SUPPLIED DATA: Begin

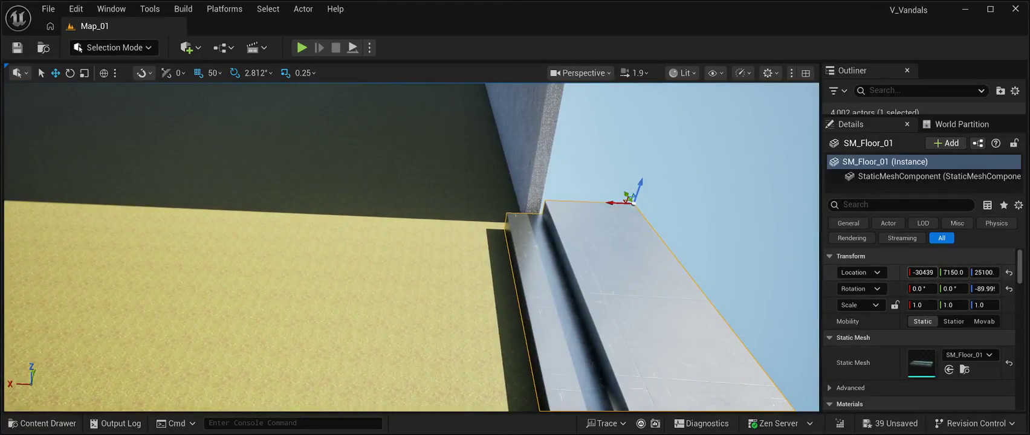
{"action": "mouse_move", "coordinate": [613, 202]}
{"action": "left_mouse_down"}
{"action": "mouse_move", "coordinate": [677, 198]}
{"action": "mouse_move", "coordinate": [580, 208]}
{"action": "mouse_move", "coordinate": [550, 260]}
{"action": "left_mouse_up"}
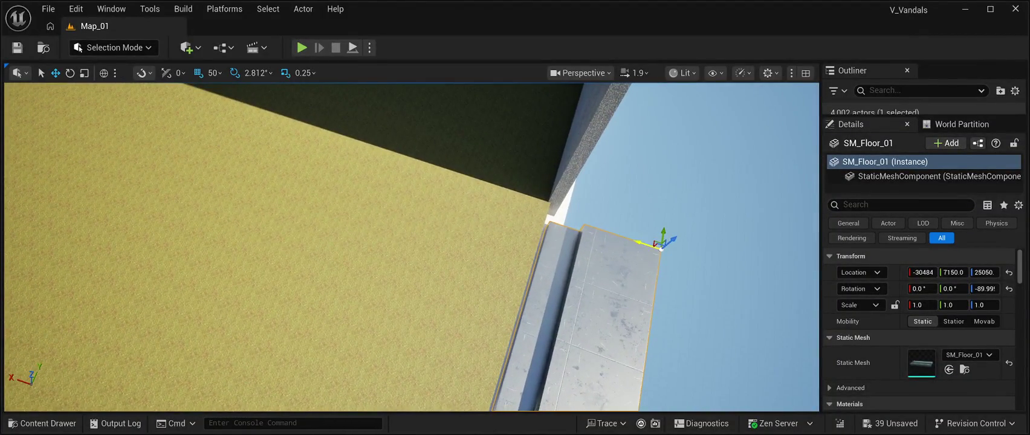
{"action": "left_click_drag", "start_coordinate": [626, 241], "coordinate": [639, 242]}
{"action": "left_click_drag", "start_coordinate": [423, 242], "coordinate": [351, 254]}
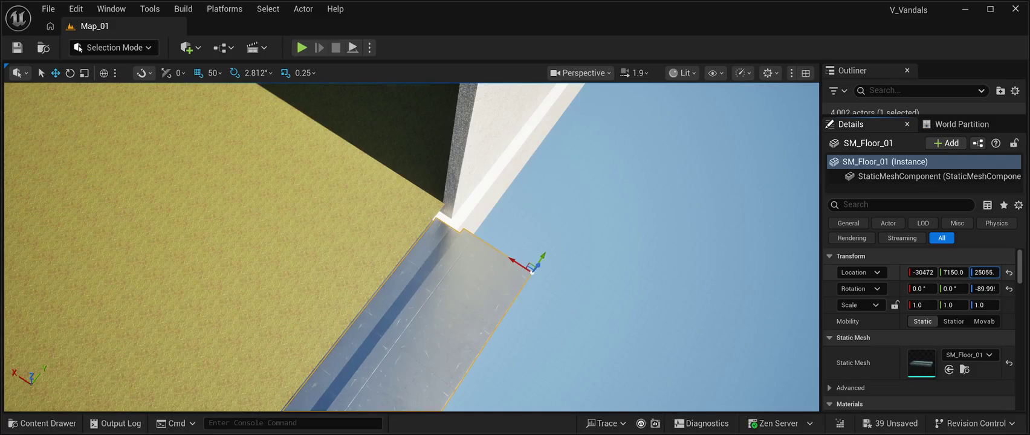
{"action": "left_click_drag", "start_coordinate": [984, 272], "coordinate": [958, 272]}
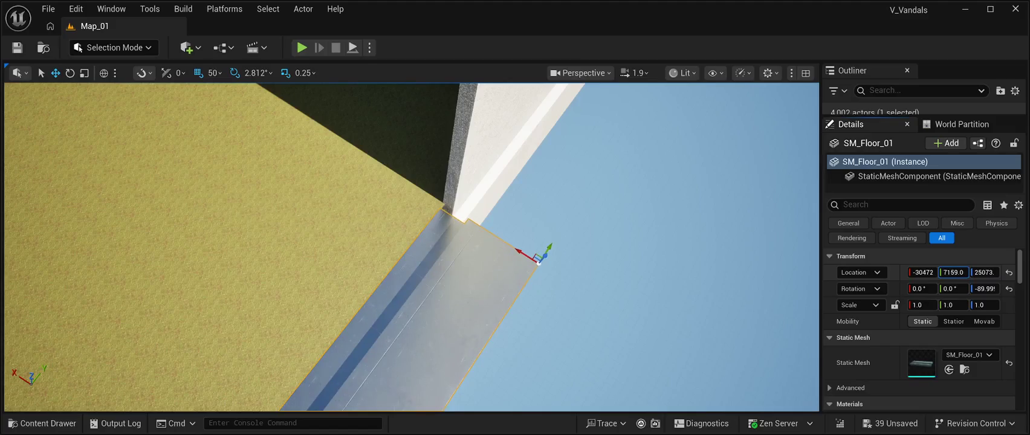
{"action": "left_click_drag", "start_coordinate": [953, 272], "coordinate": [954, 272]}
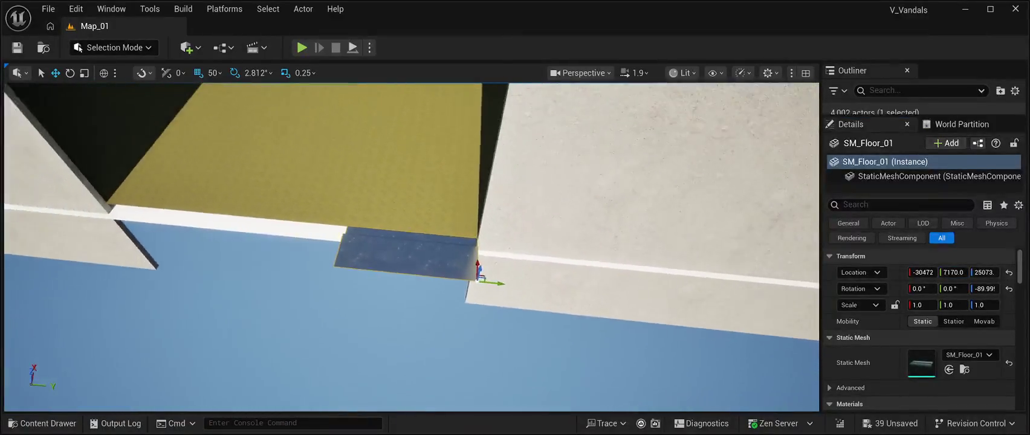
{"action": "key", "text": "ctrl+d"}
{"action": "left_click_drag", "start_coordinate": [465, 284], "coordinate": [335, 282]}
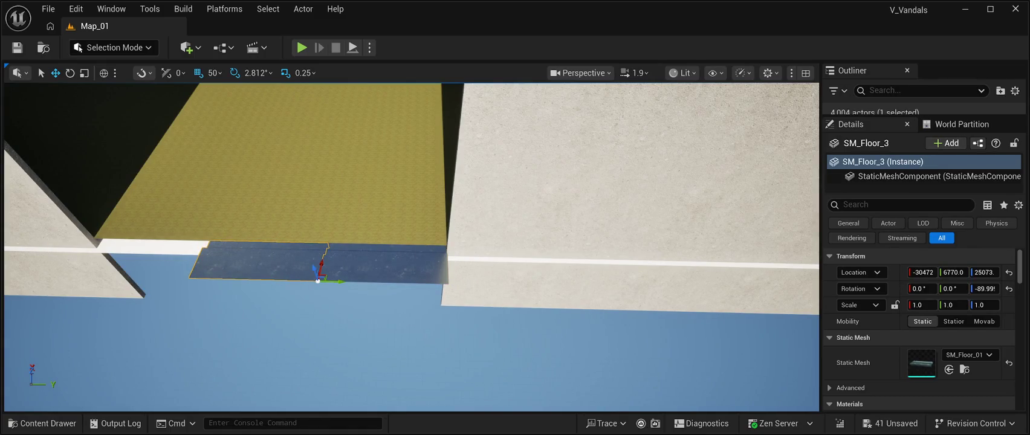
{"action": "mouse_move", "coordinate": [333, 284]}
{"action": "left_mouse_down"}
{"action": "mouse_move", "coordinate": [225, 282]}
{"action": "mouse_move", "coordinate": [254, 230]}
{"action": "mouse_move", "coordinate": [284, 254]}
{"action": "mouse_move", "coordinate": [314, 235]}
{"action": "mouse_move", "coordinate": [314, 296]}
{"action": "left_mouse_up"}
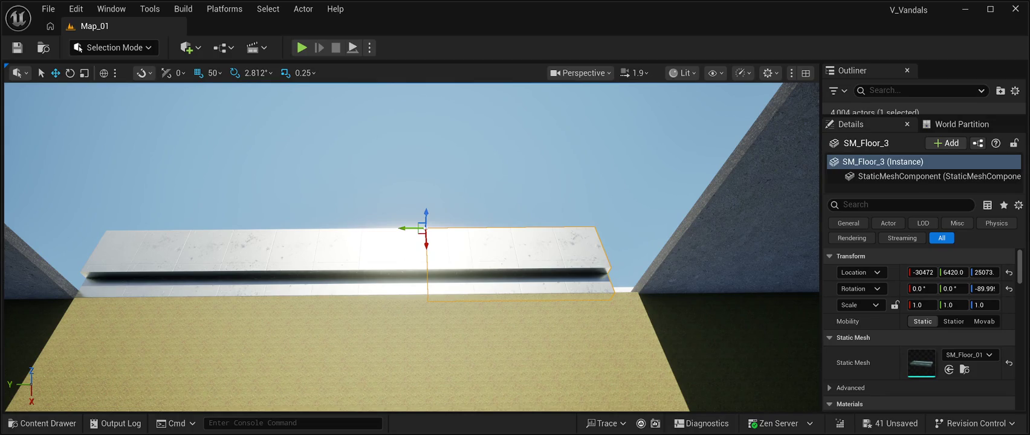
{"action": "mouse_move", "coordinate": [411, 272]}
{"action": "left_mouse_down"}
{"action": "mouse_move", "coordinate": [428, 271]}
{"action": "mouse_move", "coordinate": [412, 316]}
{"action": "mouse_move", "coordinate": [404, 266]}
{"action": "mouse_move", "coordinate": [398, 287]}
{"action": "left_mouse_up"}
{"action": "scroll", "coordinate": [410, 248], "scroll_direction": "down", "scroll_amount": 5}
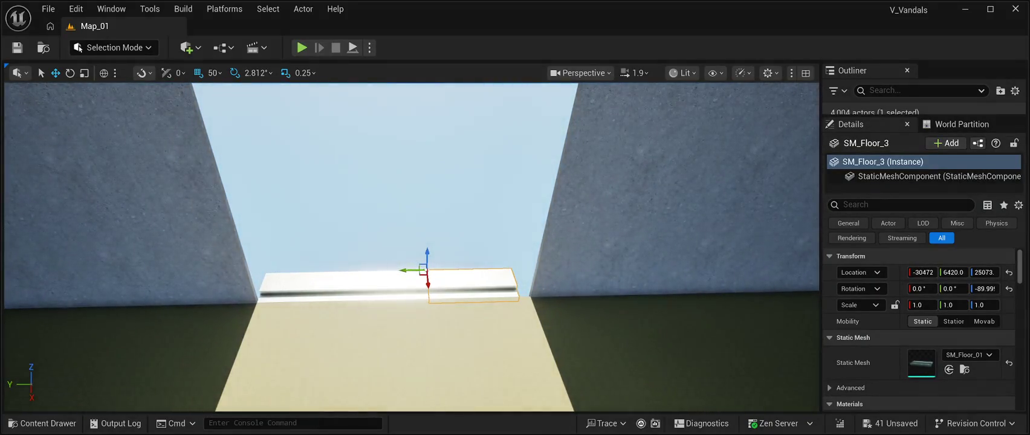
{"action": "mouse_move", "coordinate": [410, 248]}
{"action": "left_mouse_down"}
{"action": "mouse_move", "coordinate": [447, 235]}
{"action": "mouse_move", "coordinate": [393, 253]}
{"action": "mouse_move", "coordinate": [378, 238]}
{"action": "left_mouse_up"}
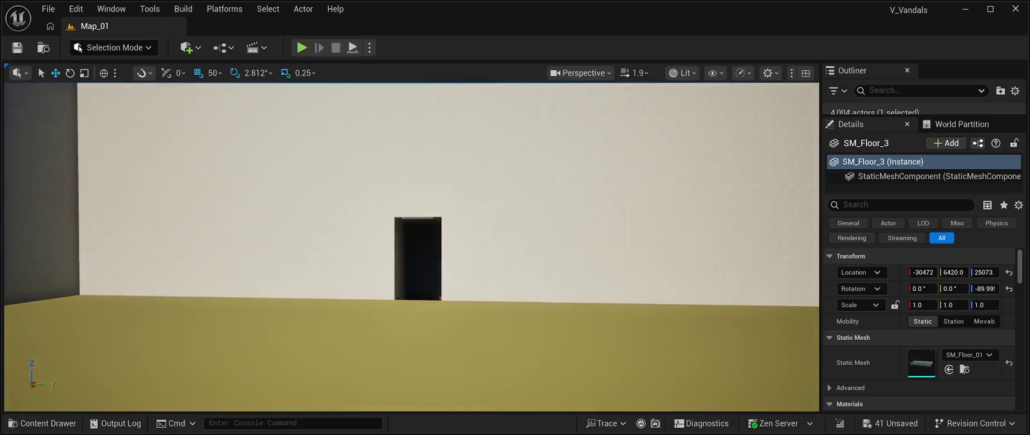
{"action": "mouse_move", "coordinate": [377, 238]}
{"action": "left_mouse_down"}
{"action": "mouse_move", "coordinate": [399, 248]}
{"action": "mouse_move", "coordinate": [374, 238]}
{"action": "mouse_move", "coordinate": [369, 209]}
{"action": "left_mouse_up"}
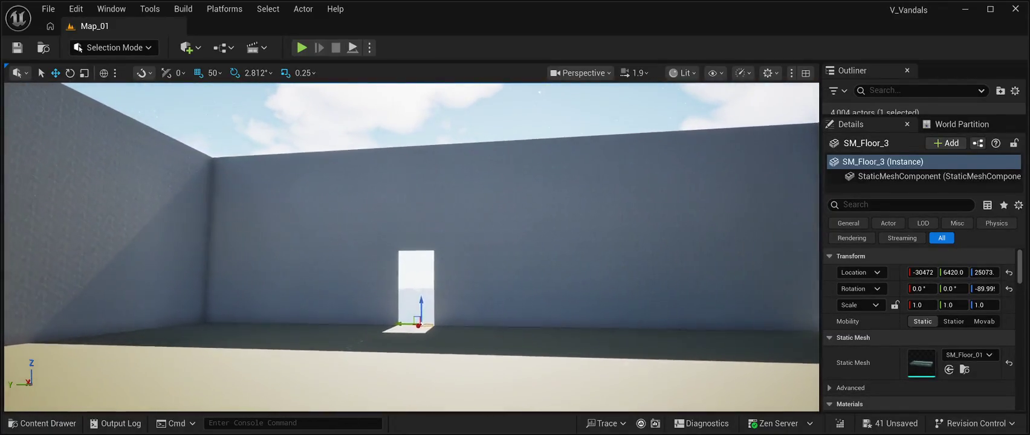
{"action": "key", "text": "f"}
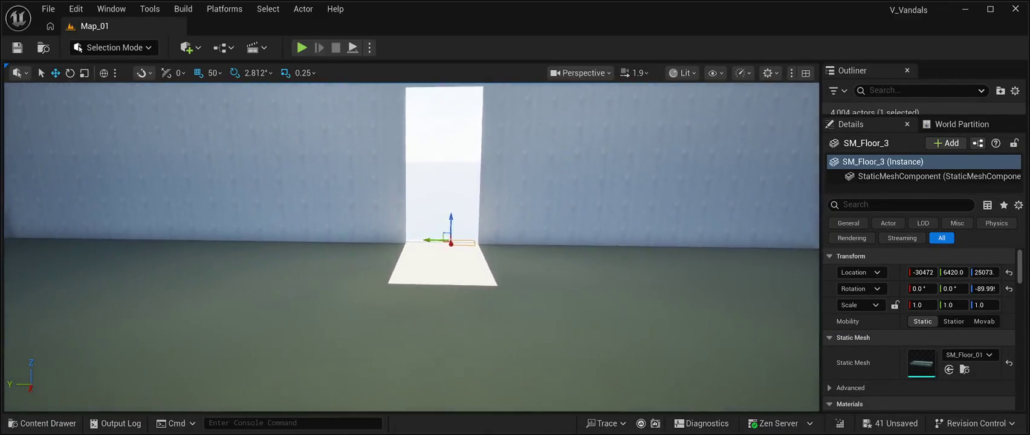
{"action": "key", "text": "w"}
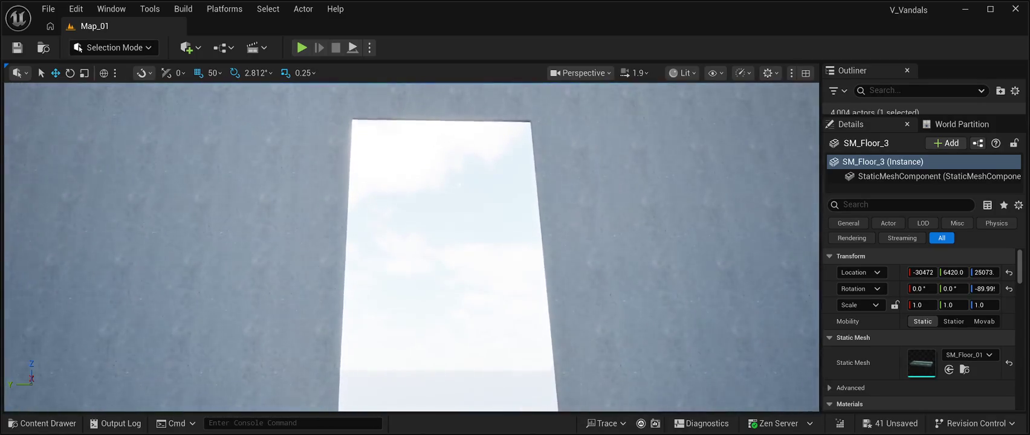
{"action": "key", "text": "alt+p"}
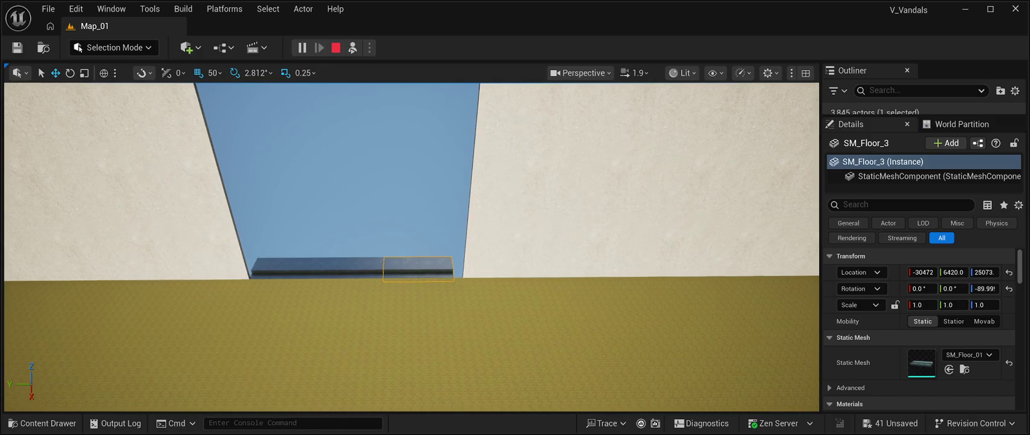
{"action": "key", "text": "w"}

SUPPLIED DATA: End

**EXERCISE GOAL:**
Extract all lines from the data in which "text" is found.

**REPLY TO THE EXERCISE:**
{"action": "key", "text": "ctrl+d"}
{"action": "key", "text": "f"}
{"action": "key", "text": "w"}
{"action": "key", "text": "alt+p"}
{"action": "key", "text": "w"}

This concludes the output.